“This is a commercial solution, not a Bail Out ”, quelle étrange formulation employée par la ministre des finances suisse pour qualifier l’acquisition de Credit Suisse par sa concurrente UBS au prix de 3 Mds CHF avec le soutien du gouvernement qui garantira au passage jusqu’à 9 Mds CHF de pertes futures ! Cela s’ajoute à une autre étrangeté dans ce dossier : l’intervention maladroite, la semaine dernière, du président de la Banque nationale saoudienne, premier actionnaire du groupe, qui, interrogé sur un nouvel apport de capital, a répondu au journaliste « absolutely not », déclenchant une perte de confiance massive alors que la banque était déjà fragilisée par les récents déboires des banques régionales américaines.
Bail Out ou non (peu importe), le soutien de l’Etat a déclenché une annulation de la valeur nominale de toutes les obligations Additional Tier 1 (AT1 - des quasi fonds propres) de Credit Suisse pour un volume de 15,8 Mds CHF. L’annonce a constitué une réelle onde de choc sur le segment des AT1 qui a depuis fortement chuté. Le mouvement semble assez logique, c’est environ 7% du marché des AT1 qui a été effacé en un week-end et le non-respect de la hiérarchie des créanciers est très étonnant avec des actionnaires (créanciers les plus juniors dans la structure de capital) mieux traités que les porteurs d’obligations AT1 ! Soyons rassurés cependant, Credit Suisse semble être un cas isolé et atypique. Les prospectus des obligations AT1 de Credit Suisse se distinguent par une clause de « Viability Event », permettant l’intervention du régulateur suisse pour annuler la dette de façon totale et non temporaire. Le contexte est bien différent en Europe, le régulateur n’ayant pas à sa disposition une telle clause et la majorité des AT1 stipulant dans leur prospectus une conversion en actions ou la dépréciation du nominal, mais la plupart du temps, au prorata des pertes/besoins et assortie d’une clause de retour à meilleur fortune. Ce matin, le régulateur européen a d’ailleurs tenu à rassurer le marché, rappelant que les actionnaires devaient enregistrer des pertes avant les porteurs d’AT1, confirmant ainsi que la hiérarchie des créanciers demeure intacte en Europe. En prenant un peu de hauteur, les évènements du week-end sur le dossier Credit Suisse et les précisions intervenues ce lundi constituent une bonne nouvelle pour le système bancaire européen dans son ensemble. Si cette intervention du régulateur suisse est pour le moment accueillie de façon mitigée, elle renforce tout de même la stabilité financière et confirme qu’en cas de difficultés fortes, le « too big too fail » tient encore à ce stade. Les autorités n’hésitent d’ailleurs pas à multiplier les mesures de soutien afin de rétablir la confiance, à l’image de l’action coordonnée des principales grandes banques centrales (Fed, BCE, BoE, BoJ, BNS et BoC) ce week-end, qui ont réactivé des « lignes de swaps » de dollars quotidiennes visant à assurer la liquidité à court terme en dollar des marchés interbancaires.

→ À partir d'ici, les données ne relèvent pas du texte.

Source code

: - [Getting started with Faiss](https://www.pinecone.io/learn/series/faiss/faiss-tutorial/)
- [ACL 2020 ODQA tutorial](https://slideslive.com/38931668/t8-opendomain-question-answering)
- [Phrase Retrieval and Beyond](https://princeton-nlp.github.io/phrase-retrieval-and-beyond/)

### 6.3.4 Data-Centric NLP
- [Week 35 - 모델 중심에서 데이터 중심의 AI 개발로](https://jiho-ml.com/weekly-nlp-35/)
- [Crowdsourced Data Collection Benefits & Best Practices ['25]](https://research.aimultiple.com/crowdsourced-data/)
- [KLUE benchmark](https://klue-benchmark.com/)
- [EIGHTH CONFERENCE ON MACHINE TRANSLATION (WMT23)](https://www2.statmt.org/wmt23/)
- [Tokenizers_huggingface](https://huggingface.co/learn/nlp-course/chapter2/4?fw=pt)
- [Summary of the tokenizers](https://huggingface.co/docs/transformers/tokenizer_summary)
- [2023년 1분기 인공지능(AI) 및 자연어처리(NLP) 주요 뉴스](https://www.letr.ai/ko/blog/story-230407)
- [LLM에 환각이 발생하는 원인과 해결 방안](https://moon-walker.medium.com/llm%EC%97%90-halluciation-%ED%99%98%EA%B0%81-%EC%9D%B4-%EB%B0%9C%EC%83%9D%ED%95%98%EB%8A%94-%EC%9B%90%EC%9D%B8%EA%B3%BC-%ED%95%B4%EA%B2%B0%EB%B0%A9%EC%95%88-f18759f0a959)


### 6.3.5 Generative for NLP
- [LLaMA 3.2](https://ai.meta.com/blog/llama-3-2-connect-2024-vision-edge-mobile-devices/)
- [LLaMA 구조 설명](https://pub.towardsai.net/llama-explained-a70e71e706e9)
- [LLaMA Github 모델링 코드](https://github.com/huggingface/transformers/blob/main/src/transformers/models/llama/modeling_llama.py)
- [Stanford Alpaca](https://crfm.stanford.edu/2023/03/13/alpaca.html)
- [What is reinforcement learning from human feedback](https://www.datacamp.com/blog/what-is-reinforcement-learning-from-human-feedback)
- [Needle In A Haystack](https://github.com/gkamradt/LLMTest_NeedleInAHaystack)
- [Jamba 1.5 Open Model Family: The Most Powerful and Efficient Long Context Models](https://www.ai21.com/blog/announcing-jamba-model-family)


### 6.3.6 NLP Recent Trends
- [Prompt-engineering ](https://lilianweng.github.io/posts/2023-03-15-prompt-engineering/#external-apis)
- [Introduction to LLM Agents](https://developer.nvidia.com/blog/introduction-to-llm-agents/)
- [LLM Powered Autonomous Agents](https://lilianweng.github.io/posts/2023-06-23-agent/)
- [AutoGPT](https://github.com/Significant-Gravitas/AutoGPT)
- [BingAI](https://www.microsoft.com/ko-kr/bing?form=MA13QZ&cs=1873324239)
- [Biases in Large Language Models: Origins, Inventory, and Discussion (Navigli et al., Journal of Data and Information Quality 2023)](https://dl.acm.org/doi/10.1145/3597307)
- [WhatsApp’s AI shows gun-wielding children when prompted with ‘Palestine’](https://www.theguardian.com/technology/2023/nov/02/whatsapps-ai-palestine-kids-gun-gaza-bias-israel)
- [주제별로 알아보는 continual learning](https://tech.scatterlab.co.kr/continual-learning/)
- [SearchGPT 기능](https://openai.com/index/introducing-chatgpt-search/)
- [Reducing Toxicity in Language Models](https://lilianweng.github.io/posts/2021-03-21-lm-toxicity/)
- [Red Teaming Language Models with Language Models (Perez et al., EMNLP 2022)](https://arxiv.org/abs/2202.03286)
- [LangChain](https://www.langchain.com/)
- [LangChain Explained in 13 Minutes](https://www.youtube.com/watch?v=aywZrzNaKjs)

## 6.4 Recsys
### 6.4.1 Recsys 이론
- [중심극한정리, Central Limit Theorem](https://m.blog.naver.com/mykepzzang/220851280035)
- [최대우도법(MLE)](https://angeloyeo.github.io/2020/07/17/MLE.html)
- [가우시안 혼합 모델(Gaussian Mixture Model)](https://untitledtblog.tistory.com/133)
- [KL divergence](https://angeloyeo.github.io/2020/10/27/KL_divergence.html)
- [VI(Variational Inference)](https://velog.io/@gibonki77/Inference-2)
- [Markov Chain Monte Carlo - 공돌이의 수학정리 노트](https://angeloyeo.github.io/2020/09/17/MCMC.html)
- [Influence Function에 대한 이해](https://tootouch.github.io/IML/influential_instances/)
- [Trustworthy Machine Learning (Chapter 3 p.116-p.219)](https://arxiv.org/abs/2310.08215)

Dans ce contexte compliqué, ne perdons pas de vue le cycle de resserrement monétaire. Les craintes liées au système bancaire ont entraîné, la semaine dernière, un puissant phénomène de flight-to-quality sur les taux, signe que les investisseurs anticipent un potentiel pivot des banques centrales. Cela n’a, en tout cas, pas été le cas de la BCE, jeudi dernier, qui n’a pas changé de cap et a acté une hausse de 50 pb des taux directeurs afin de poursuivre la lutte contre l’inflation. L’institution ne s’est toutefois pas engagée sur la suite, afin de tenir compte de l’environnement financier. Mercredi, la Fed, va-t-elle ouvrir le bal d’une accalmie sur le front des hausses de taux ? Rien n’est moins sûr. L’exercice sera en tout cas délicat. L’institution devra, en effet, jongler entre une inflation toujours élevée (+0,5% en février en rythme mensuel pour le CPI core) et la menace d’une éventuelle contagion financière.